Schalkau-Puppen – Spielgefährten aus der DDR mit Tradition und Charakter

In der kleinen Stadt Schalkau im südlichen Thüringen – mitten im sogenannten „Puppenwinkel“ – wurden über Jahrzehnte hinweg Puppen gefertigt, die heute als typische Vertreter der DDR-Spielwarenkultur gelten. Was einst in kleinen Familienbetrieben begann, entwickelte sich in der DDR-Zeit zu einem bedeutenden Industriezweig. Ab den 1950er-Jahren wurde die Produktion in volkseigenen Betrieben wie dem VEB Puppenfabrik Schalkau gebündelt, der später im großen VEB Spielwarenkombinat Sonneberg aufging.

Hergestellt wurden verschiedenste Spielpuppen für Kinder, von einfachen Stoffpuppen bis hin zu detailreich gearbeiteten Kunststoffpuppen mit Schlafaugen, Haaren zum Kämmen und funktionalen Extras wie Mama-Stimmen.

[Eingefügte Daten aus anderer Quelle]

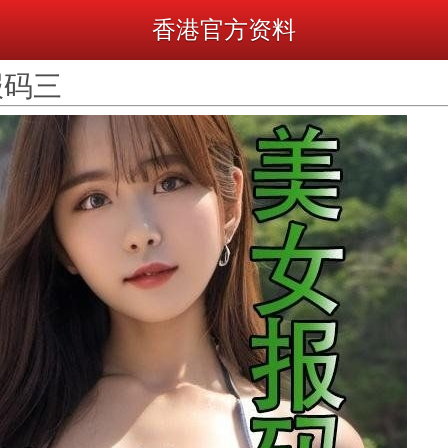
香港官方资料
报码三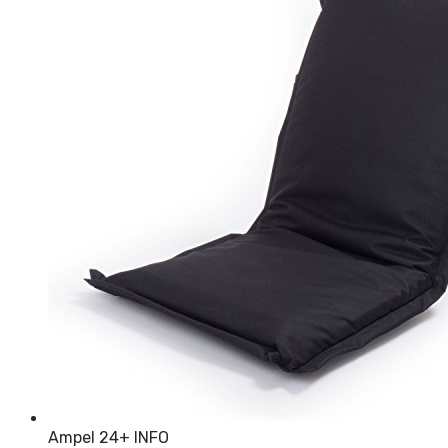
Ampel 24
+ INFO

Die Körper bestanden häufig aus Stoff, die Köpfe und Gliedmaßen aus robustem Weichplastik. Typisch waren die freundlichen, kindlichen Gesichtszüge, sorgfältig bemalte Details und Kleidung im Stil der damaligen Zeit – bunt, praktisch und oft von Hand genäht.

Schalkau-Puppen waren nicht nur in der DDR gefragt – ein großer Teil der Produktion ging in den Export, insbesondere in sozialistische Länder wie die Sowjetunion, aber auch nach Westeuropa. Trotz industrieller Fertigung blieb vieles in Handarbeit: Vom Nähen der Kleidung bis zur Bemalung der Gesichter war jede Puppe ein kleines Unikat mit Charakter.

Heute gelten die Puppen aus Schalkau als Sammelstücke und Zeitzeugen – sie erzählen Geschichten von Kindheit, Handwerkskunst und dem Alltag in der DDR. Ihre Qualität, ihr Charme und ihre nostalgische Ausstrahlung machen sie bis heute zu beliebten Erinnerungsstücken.